Lesander’s growl of rage transformed into a shout of pain when Zeph punched through his chest, breaking through flesh and bone and tissue to yank the vamp’s heart out of his chest. It was still beating as Zeph backed about ten feet from the vamp. Then, in a flash, Zeph transported himself to the hearth, where a fire was kept perpetually burning.
Even as Lesander gasped and heaved and growled, even as his still-pumping organ grew smoky and vibrated with the effort to return to him, Zeph clung to it tightly. “How about instead of making the bastard eat pie we make him watch his heart burn?”
“Where are you getting the pure blood?” Knox asked. “What do you know about the antidote that was stolen from the FBI’s labs?”
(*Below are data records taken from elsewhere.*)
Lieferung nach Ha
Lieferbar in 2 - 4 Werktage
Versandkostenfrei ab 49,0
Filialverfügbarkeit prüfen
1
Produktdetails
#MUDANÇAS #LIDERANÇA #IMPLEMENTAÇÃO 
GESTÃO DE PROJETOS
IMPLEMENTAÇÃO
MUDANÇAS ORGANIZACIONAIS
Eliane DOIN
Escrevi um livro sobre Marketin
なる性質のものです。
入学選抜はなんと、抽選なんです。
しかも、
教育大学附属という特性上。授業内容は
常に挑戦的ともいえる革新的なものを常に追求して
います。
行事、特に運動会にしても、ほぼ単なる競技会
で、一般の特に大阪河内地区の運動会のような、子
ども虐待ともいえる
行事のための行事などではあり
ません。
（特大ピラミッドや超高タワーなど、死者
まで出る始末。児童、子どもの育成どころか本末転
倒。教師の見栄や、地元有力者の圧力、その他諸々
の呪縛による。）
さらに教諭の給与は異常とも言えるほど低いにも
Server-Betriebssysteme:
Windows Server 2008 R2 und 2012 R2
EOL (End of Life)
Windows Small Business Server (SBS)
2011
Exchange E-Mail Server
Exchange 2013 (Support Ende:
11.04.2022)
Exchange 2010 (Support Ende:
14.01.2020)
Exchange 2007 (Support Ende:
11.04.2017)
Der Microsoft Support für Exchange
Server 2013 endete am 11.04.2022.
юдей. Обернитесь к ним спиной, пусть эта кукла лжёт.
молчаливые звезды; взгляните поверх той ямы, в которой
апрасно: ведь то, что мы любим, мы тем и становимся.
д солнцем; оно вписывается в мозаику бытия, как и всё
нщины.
“Fuck. You,” Lesander moaned out.
Knox looked at Zeph. “Do it,” Knox said.
Zeph grinned. “Anything you say, big brother.”
“No,” Lesander whimpered. “Please don’t.”
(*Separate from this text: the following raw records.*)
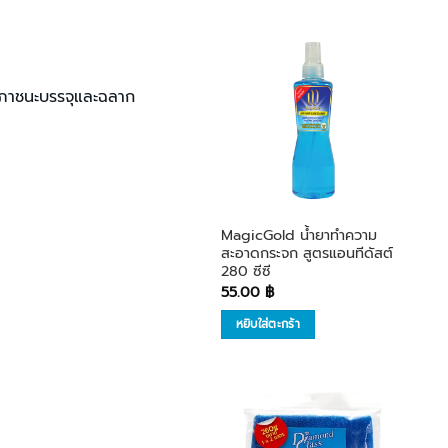
เพิ่มใน
นำภาชนะบรรจุและฉลาก
รายการ
โปรด
MagicGold น้ำยาทำความ
สะอาดกระจก สูตรแอนทีดัสต์
280 ซีซี
55.00
฿
หยิบใส่ตะกร้า
เพิ่มใน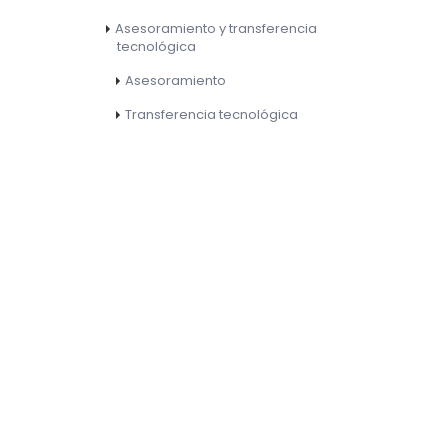
Asesoramiento y transferencia
tecnológica
Asesoramiento
Transferencia tecnológica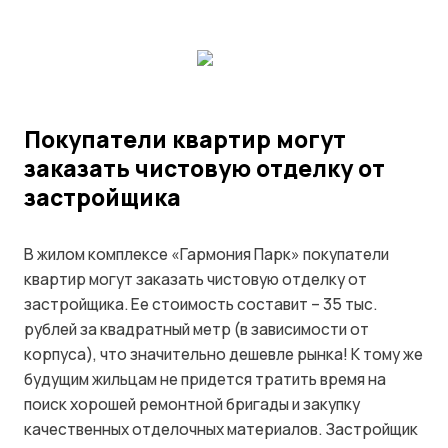
Покупатели квартир могут
заказать чистовую отделку от
застройщика
В жилом комплексе «Гармония Парк» покупатели
квартир могут заказать чистовую отделку от
застройщика. Ее стоимость составит – 35 тыс.
рублей за квадратный метр (в зависимости от
корпуса), что значительно дешевле рынка! К тому же
будущим жильцам не придется тратить время на
поиск хорошей ремонтной бригады и закупку
качественных отделочных материалов. Застройщик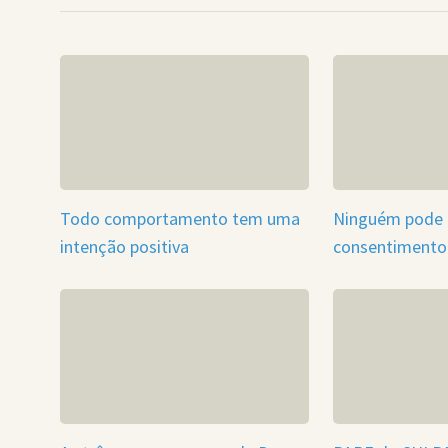
Todo comportamento tem uma
Ninguém pode f
intenção positiva
consentimento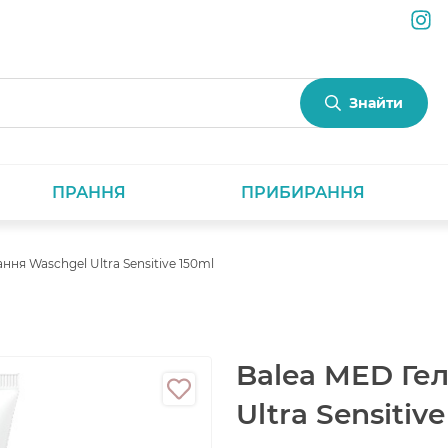
Знайти
ПРАННЯ
ПРИБИРАННЯ
ння Waschgel Ultra Sensitive 150ml
Balea MED Ге
Ultra Sensitiv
Drawing his hand back, Zeph ignored him.
“You better talk fast,” Knox suggested.
“I don’t know where the blood comes from,” Lesander said swiftly. “Another vamp gives it to us. He just—he’s recruiting. For the North Koreans.”
“Why?”
“His girlfriend’s family is being held against their will.”
“His name, what’s his name?”
“Lafleur,” Lesander hissed.
Knox closed his eyes. It looked like Mahone’s loyal guard wasn’t so loyal after all. Knox felt absolutely no satisfaction at the knowledge.
As Zeph tauntingly moved Lesander’s heart closer to the fire, several vamps, dressed in the clan’s law enforcement uniform and carrying vamp stunners, teleported in front of them. The stunners fired a laser that, when fired between a vamp’s eyes, suppressed his brain activity for up to one hour—time enough to get the vamp into one of the little-used cells kept in a building at the very south of the Dome. The cell was constructed of a lethal combination of gold and lead, two of the many metals that played havoc with the electrical impulses that gave vamps their power. Once Lesander and Niles were inside it, they wouldn’t be able to use any of their powers, including that of teleportation.
The security officers stood frozen until Knox snapped, “Shoot this one now.” Augustus, the squad’s leader, immediately fired the laser with perfect accuracy. Lesander went limp in Knox’s arms. “Return the heart,” he instructed Zeph.
His brother did a reasonably good facsimile of a pout. “Do I have to?”
Knox glared at him.
“Fine.”
Zeph relaxed his fingers. Instantly, the heart rose and vibrated within a cloud of smoke before disappearing back into Lesander’s chest. Knox knew the moment it settled there by the slight jerk he felt in Lesander’s body. He immediately dropped him. “Secure both of them,” he commanded, before leaving to check on his family.
TWENTY-THREE
H
is mother had taken everyone to the safe house just as Knox had instructed. Her gasp of relief when Knox appeared was doubled when he told her Zeph was safe. Felicia still looked dazed when she stood to wrap her arms around him, but he felt her relief as well. Even as he wrapped his arms around her, even as he kissed her passionately, part of him was someplace else. Korea.
Knox had been gone for almost thirty minutes. He turned toward her. “I need to make sure the guards have properly contained my cousins and then I have to go back.”